DOCUMENT TEXT:
In 1935, a group of French mathematicians writing under the collective pseudonym Nicolas Bourbaki began rebuilding mathematics from scratch on rigorous axiomatic foundations. Their project, Éléments de mathématique, sought to unify the field under a single structural language: groups, rings, topological spaces, all derived from set theory. Bourbaki produced real benefits. They standardized terminology and raised the bar for rigor, and they shaped a generation of brilliant mathematicians: Serre, Grothendieck, Lang. There’s a nice Ted Ed video on it.

But Bourbaki’s formalism dried mathematics of intuition and empiricism. All books started adopting this formal style. It’s almost impossible to find a graduate textbook that references applications.

Category theory to me sits at the end of this spectrum. Developed in the 1940s by Eilenberg and Mac Lane, it studies the structure of mathematical structures themselves: abstraction of abstraction. Its practitioners called it “abstract nonsense” and meant it affectionately. It has exported little. Its proudest contribution to computing, the monads and functors of functional programming, mostly renames patterns programmers already used.

Take a course in machine learning and it’s striking how old the math underneath it is. Linear algebra, calculus, probability, optimization, basically all of it 18th and 19th century. Backpropagation is just the chain rule, the attention in a transformer is mostly weighted sums run through a softmax, and gradient descent is older than the periodic table. People keep trying to drag in the heavier machinery like algebraic topology but they keep staying as curiosities.

The 20th century did produce real new mathematical frameworks, but look at where they actually came from. In 1948 Claude Shannon was sitting in a Bell Labs office on a very practical question: how many bits does it take to push a message across a noisy telephone wire? The paper he wrote that summer, “A Mathematical Theory of Communication,” invented information theory, a foundation that has underlain everything from modems to satellite links. Dantzig was over at the Air Force optimizing logistics, Nash was modeling economic strategy, and Kalman was working out how to keep a spacecraft on course. Every one of them starting from a concrete problem. Meanwhile the pure departments of the same years were turning out algebraic geometry, homological algebra, category theory, higher topos theory, and none of it has become infrastructure anybody relies on.

DATASET EXCERPTS:
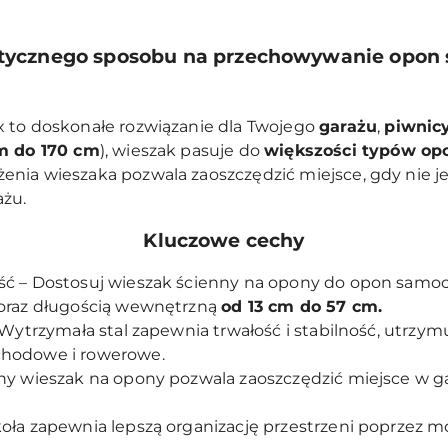
ktycznego sposobu na przechowywanie opo
 to doskonałe rozwiązanie dla Twojego
garażu
,
piwnic
m do 170 cm
), wieszak pasuje do
większości typów op
żenia wieszaka pozwala zaoszczędzić miejsce, gdy nie je
ażu.
Kluczowe cechy
ść – Dostosuj wieszak ścienny na opony do opon samoc
 oraz długością wewnętrzną
od 13 cm do 57 cm.
Wytrzymała stal zapewnia trwałość i stabilność, utrzymuj
chodowe i rowerowe.
ny wieszak na opony pozwala zaoszczędzić miejsce w gar
oła zapewnia lepszą organizację przestrzeni poprzez mo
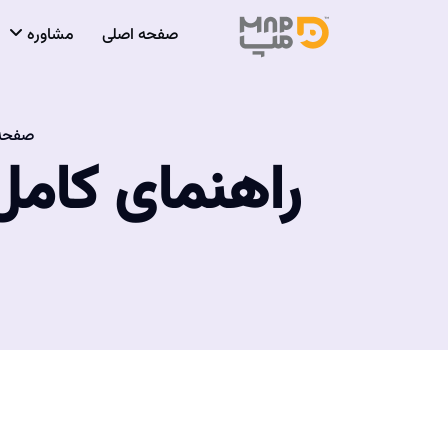
صفحه اصلی
مشاوره
صفحه
راهنمای کامل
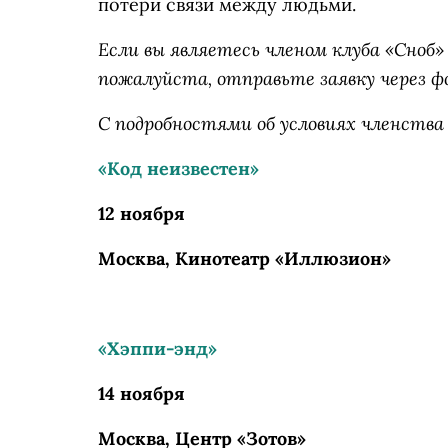
потери связи между людьми.
Если вы являетесь членом клуба «Сно
пожалуйста, отправьте заявку через ф
С подробностями об условиях членства
«Код неизвестен»
12 ноября
Москва, Кинотеатр «Иллюзион»
«Хэппи-энд»
14 ноября
Москва, Центр «Зотов»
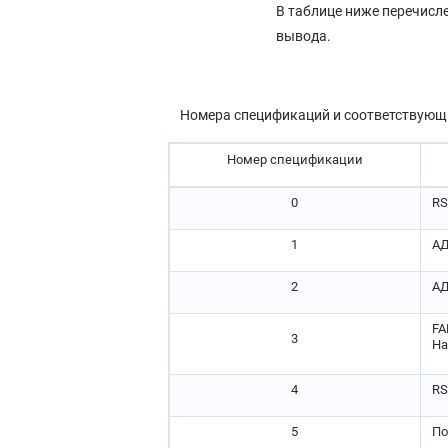
В таблице ниже перечисл
вывода.
Номера спецификаций и соответствующ
Номер спецификации
0
RS
1
АД
2
АД
FA
3
Ha
4
RS
5
По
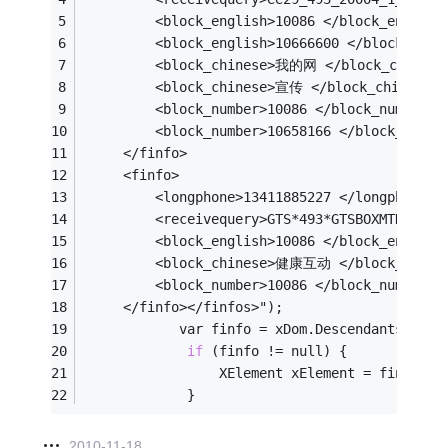
 		 <block_english>10086 </block_english
 		 <block_english>10666600 </block_engl
 		 <block_chinese>我的网 </block_chinese
 		 <block_chinese>宣传 </block_chinese> 
 		 <block_number>10086 </block_number> 
 		 <block_number>10658166 </block_numbe
 	 </finfo> 
 	 <finfo> 
 		 <longphone>13411885227 </longphone> 
 		 <receivequery>GTS*493*GTSBOXMTK*124
 		 <block_english>10086 </block_english
 		 <block_chinese>健康互动 </block_chine
 		 <block_number>10086 </block_number> 
   	 </finfo></finfos>");
            var finfo = xDom.Descendants(
"lon
if
 (finfo != null) {
                 XElement xElement = finfo;
             }
2010-11-18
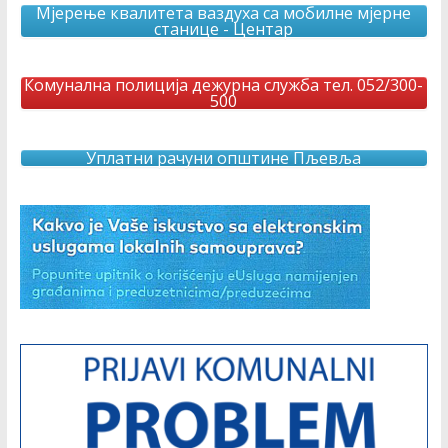
Мјерење квалитета ваздуха са мобилне мјерне
станице - Центар
Комунална полиција дежурна служба тел. 052/300-
500
Уплатни рачуни општине Пљевља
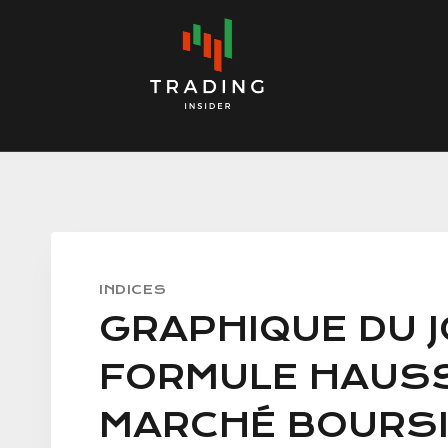
Skip
to
content
INDICES
GRAPHIQUE DU J
FORMULE HAUSS
MARCHÉ BOURSI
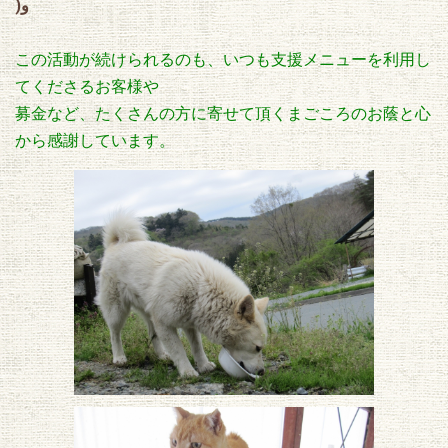
)و
この活動が続けられるのも、いつも支援メニューを利用し
てくださるお客様や
募金など、たくさんの方に寄せて頂くまごころのお蔭と心
から感謝しています。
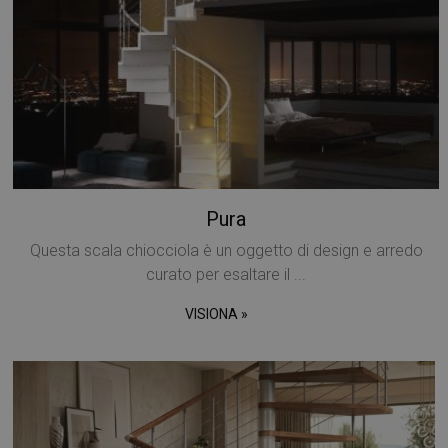
Pura
Questa scala chiocciola è un oggetto di design e arredo
curato per esaltare il ...
VISIONA »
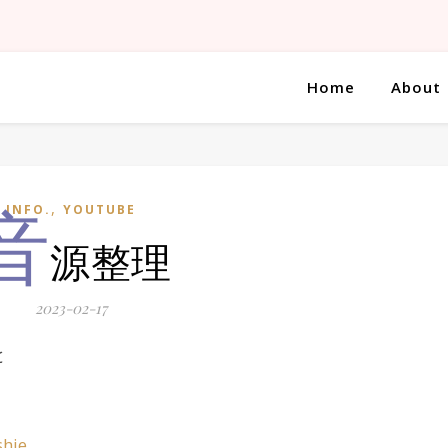
Home
About
音
,
INFO.
YOUTUBE
源整理
2023-02-17
と
shie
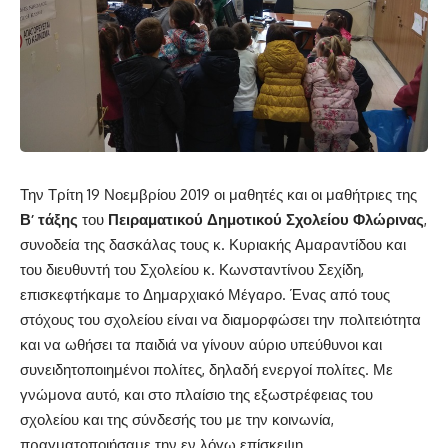
Την Τρίτη 19 Νοεμβρίου 2019 οι μαθητές και οι μαθήτριες της
Β’ τάξης
του
Πειραματικού Δημοτικού Σχολείου Φλώρινας
,
συνοδεία της δασκάλας τους κ. Κυριακής Αμαραντίδου και
του διευθυντή του Σχολείου κ. Κωνσταντίνου Σεχίδη,
επισκεφτήκαμε το Δημαρχιακό Μέγαρο. Ένας από τους
στόχους του σχολείου είναι να διαμορφώσει την πολιτειότητα
και να ωθήσει τα παιδιά να γίνουν αύριο υπεύθυνοι και
συνειδητοποιημένοι πολίτες, δηλαδή ενεργοί πολίτες. Με
γνώμονα αυτό, και στο πλαίσιο της εξωστρέφειας του
σχολείου και της σύνδεσής του με την κοινωνία,
πραγματοποιήσαμε την εν λόγω επίσκεψη.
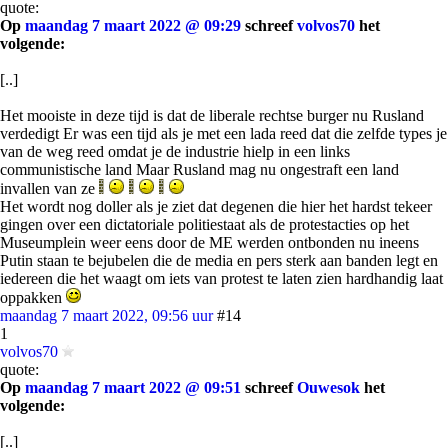
quote:
Op
maandag 7 maart 2022 @ 09:29
schreef
volvos70
het
volgende:
[..]
Het mooiste in deze tijd is dat de liberale rechtse burger nu Rusland
verdedigt Er was een tijd als je met een lada reed dat die zelfde types je
van de weg reed omdat je de industrie hielp in een links
communistische land Maar Rusland mag nu ongestraft een land
invallen van ze
Het wordt nog doller als je ziet dat degenen die hier het hardst tekeer
gingen over een dictatoriale politiestaat als de protestacties op het
Museumplein weer eens door de ME werden ontbonden nu ineens
Putin staan te bejubelen die de media en pers sterk aan banden legt en
iedereen die het waagt om iets van protest te laten zien hardhandig laat
oppakken
maandag 7 maart 2022, 09:56 uur
#14
1
volvos70
quote:
Op
maandag 7 maart 2022 @ 09:51
schreef
Ouwesok
het
volgende:
[..]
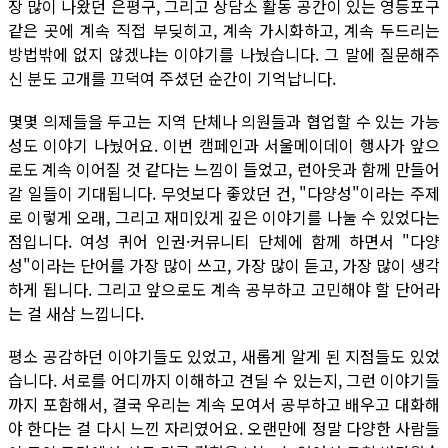
장 많이 나왔던 은평구, 그리고 상담소 활동 공간이 있는 영등포구
같은 곳에 계속 직접 부딪히고, 계속 가시화하고, 계속 두드리는
방법밖에 없지 않겠냐는 이야기를 나눴습니다. 그 말에 질문해주
신 분도 고개를 끄덕여 주셨던 순간이 기억납니다.
몇몇 의제들을 두고는 지역 단체나 의원들과 협업할 수 있는 가능
성도 이야기 나눴어요. 이번 캠페인과 서울메이데이 행사가 앞으
로도 계속 이어질 것 같다는 느낌이 들었고, 런아웃과 함께 만들어
갈 일들이 기대됩니다. 무엇보다 좋았던 건, "다양성"이라는 주제
로 이렇게 오래, 그리고 재미있게 깊은 이야기를 나눌 수 있었다는
점입니다. 여성 퀴어 인권·커뮤니티 단체에 함께 하면서 "다양
성"이라는 단어를 가장 많이 쓰고, 가장 많이 듣고, 가장 많이 생각
하게 됩니다. 그리고 앞으로도 계속 공부하고 고민해야 할 단어라
는 걸 새삼 느낍니다.
평소 공감하던 이야기들도 있었고, 새롭게 알게 된 지점들도 있었
습니다. 서로를 어디까지 이해하고 견딜 수 있는지, 그런 이야기들
까지 포함해서, 결국 우리는 계속 모여서 공부하고 배우고 대화해
야 한다는 걸 다시 느낀 자리였어요. 오랜만에 정말 다양한 사람들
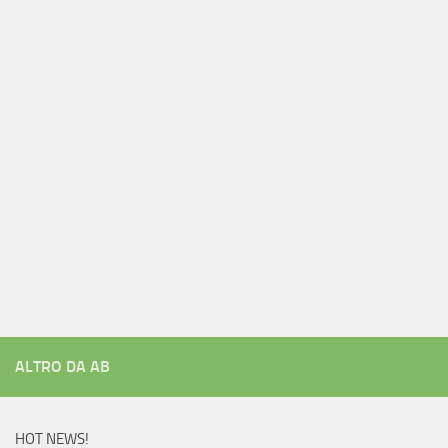
ALTRO DA AB
HOT NEWS!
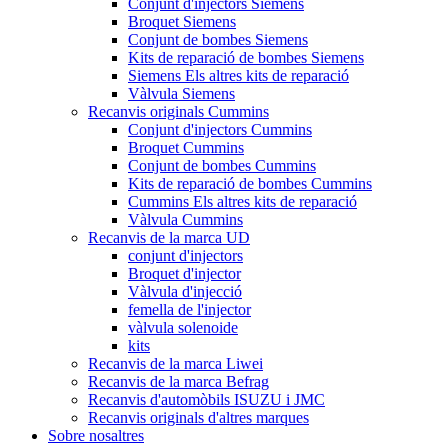
Conjunt d'injectors Siemens
Broquet Siemens
Conjunt de bombes Siemens
Kits de reparació de bombes Siemens
Siemens Els altres kits de reparació
Vàlvula Siemens
Recanvis originals Cummins
Conjunt d'injectors Cummins
Broquet Cummins
Conjunt de bombes Cummins
Kits de reparació de bombes Cummins
Cummins Els altres kits de reparació
Vàlvula Cummins
Recanvis de la marca UD
conjunt d'injectors
Broquet d'injector
Vàlvula d'injecció
femella de l'injector
vàlvula solenoide
kits
Recanvis de la marca Liwei
Recanvis de la marca Befrag
Recanvis d'automòbils ISUZU i JMC
Recanvis originals d'altres marques
Sobre nosaltres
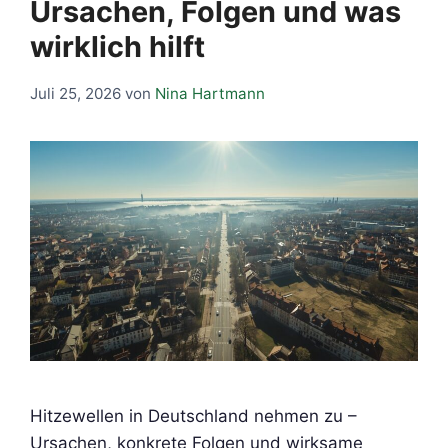
Ursachen, Folgen und was
wirklich hilft
Juli 25, 2026
von
Nina Hartmann
Hitzewellen in Deutschland nehmen zu –
Ursachen, konkrete Folgen und wirksame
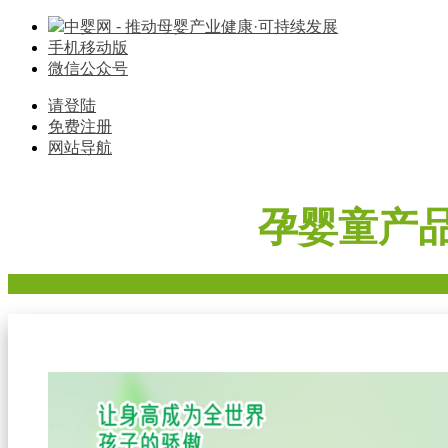
中婴网 - 推动母婴产业健康·可持续发展
手机移动版
微信公众号
请登陆
免费注册
网站导航
孕婴童产
首页
奶粉
辅食
零食
车床座椅
寝具棉品
母婴家电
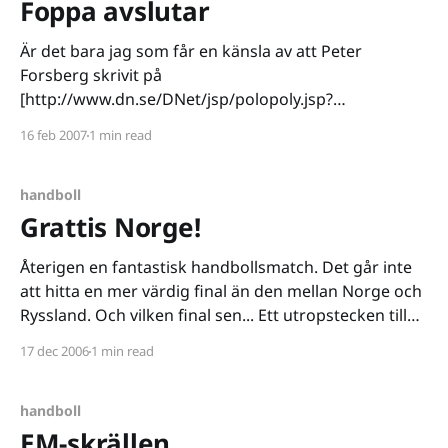
Foppa avslutar
Är det bara jag som får en känsla av att Peter
Forsberg skrivit på
[http://www.dn.se/DNet/jsp/polopoly.jsp?
d=2244&a=618332] för Nashville Predators mest för
16 feb 2007
1 min read
att få chansen att sluta på topp? Skadedrabbade
superstjärnans kropp har ju tagit stryk som bara den.
Och
handboll
Grattis Norge!
Återigen en fantastisk handbollsmatch. Det går inte
att hitta en mer värdig final än den mellan Norge och
Ryssland. Och vilken final sen... Ett utropstecken till
coacherna. Den ryske hårdföre managern var totalt
17 dec 2006
1 min read
utspelad. Han glömde bort att använda sina
kantspelare, tog varken tillvara på kontringarna eller
såg till att
handboll
EM-skrällen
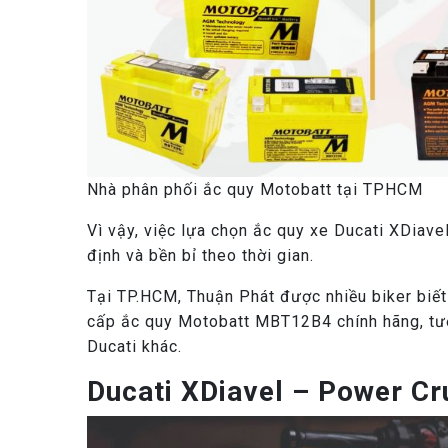
Nhà phân phối ắc quy Motobatt tại TPHCM
Vì vậy, việc lựa chọn ắc quy xe Ducati XDiave
định và bền bỉ theo thời gian.
Tại TP.HCM, Thuận Phát được nhiều biker biết 
cấp ắc quy Motobatt MBT12B4 chính hãng, tươn
Ducati khác.
Ducati XDiavel – Power Cr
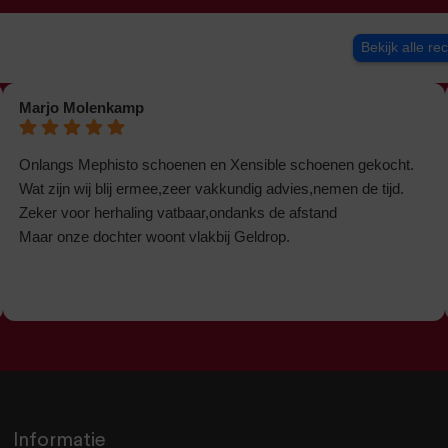
Bekijk alle re
Marjo Molenkamp
Onlangs Mephisto schoenen en Xensible schoenen gekocht.
Wat zijn wij blij ermee,zeer vakkundig advies,nemen de tijd.
Zeker voor herhaling vatbaar,ondanks de afstand
Maar onze dochter woont vlakbij Geldrop.
Informatie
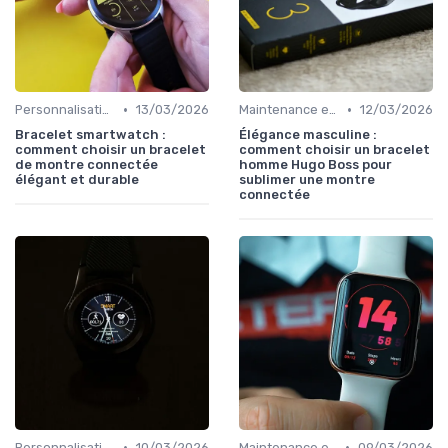
•
•
Personnalisation avec des Bracelets
13/03/2026
Maintenance et Mises à Jour
12/03/2026
Bracelet smartwatch :
Élégance masculine :
comment choisir un bracelet
comment choisir un bracelet
de montre connectée
homme Hugo Boss pour
élégant et durable
sublimer une montre
connectée
•
•
Personnalisation avec des Bracelets
10/03/2026
Maintenance et Mises à Jour
09/03/2026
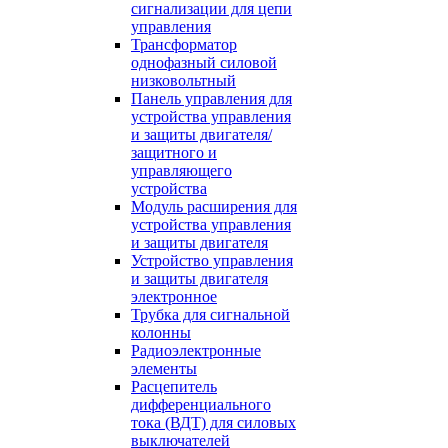
сигнализации для цепи
управления
Трансформатор
однофазный силовой
низковольтный
Панель управления для
устройства управления
и защиты двигателя/
защитного и
управляющего
устройства
Модуль расширения для
устройства управления
и защиты двигателя
Устройство управления
и защиты двигателя
электронное
Трубка для сигнальной
колонны
Радиоэлектронные
элементы
Расцепитель
дифференциального
тока (ВДТ) для силовых
выключателей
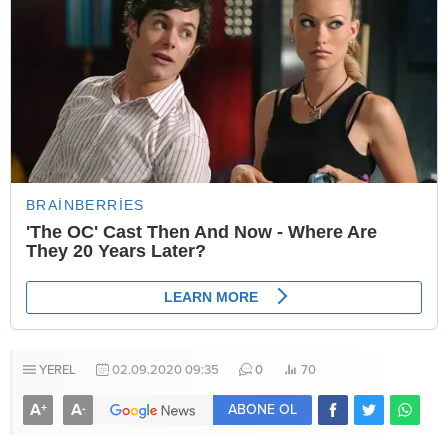
YEREL
02.09.2020 09:35
0
70
A
A
+
-
ABONE OL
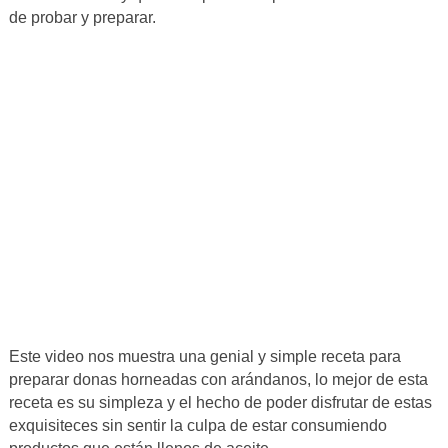
de probar y preparar.
Este video nos muestra una genial y simple receta para
preparar donas horneadas con arándanos, lo mejor de esta
receta es su simpleza y el hecho de poder disfrutar de estas
exquisiteces sin sentir la culpa de estar consumiendo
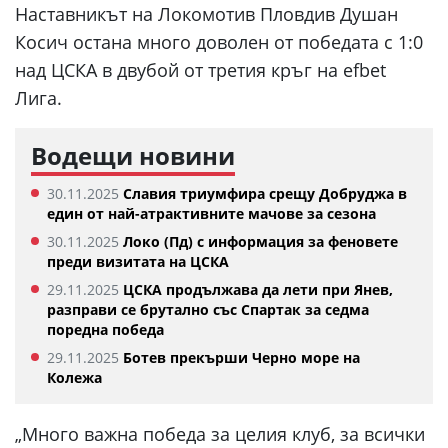
Наставникът на Локомотив Пловдив Душан
Косич остана много доволен от победата с 1:0
над ЦСКА в двубой от третия кръг на efbet
Лига.
Водещи новини
30.11.2025
Славия триумфира срещу Добруджа в
един от най-атрактивните мачове за сезона
30.11.2025
Локо (Пд) с информация за феновете
преди визитата на ЦСКА
29.11.2025
ЦСКА продължава да лети при Янев,
разправи се брутално със Спартак за седма
поредна победа
29.11.2025
Ботев прекърши Черно море на
Колежа
„Много важна победа за целия клуб, за всички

PROMPT 1:
Using the text on Bourbaki and applied mathematics, answer these questions:
(a) In what year did the Bourbaki group begin rebuilding mathematics?
(b) Who developed category theory, and in what decade?
(c) What was the title of the paper Claude Shannon wrote in 1948?
PROMPT 2:
Write the next part of the text on Bourbaki and applied mathematics, beginning after its last sentence.

EXERCISE RESULT 1:
(a) 1935
(b) Eilenberg and Mac Lane, in the 1940s
(c) "A Mathematical Theory of Communication"

EXERCISE RESULT 2:
Physics has a parallel crisis: string theory has produced no testable predictions in 50 years, and Hossenfelder’s Lost in Math argues the field has been led astray by mathematical beauty.⁴ But physics is bottlenecked by instruments; mathematics has no such excuse.

If machines can create and verify proofs faster, the scarce resource shifts from proof to taste of what to work on. Tao called LLMs “a mediocre, but not completely incompetent, graduate student” in September 2024, and has revised that upward repeatedly since.⁵ DeepMind’s AlphaProof reached silver-medal standard at the 2024 International Mathematical Olympiad with machine-verified proofs in Lean.⁶

The prime number theorem to me is a great example of mathematical taste. Erdős and Selberg produced an elementary proof in 1949 that avoids complex analysis entirely. It’s a technical achievement that illuminates almost nothing about why the primes thin out logarithmically. The complex-analytic proof, using the zeta function, is shorter, clearer, and reveals the deep connection between prime distribution and the zeros of an analytic function. Indeed, complex analysis is so powerful in solving so many calculus problems, it’s a great theory even though complex numbers are not empirical. I’m pretty sure its study and results were accelerated by the practical considerations.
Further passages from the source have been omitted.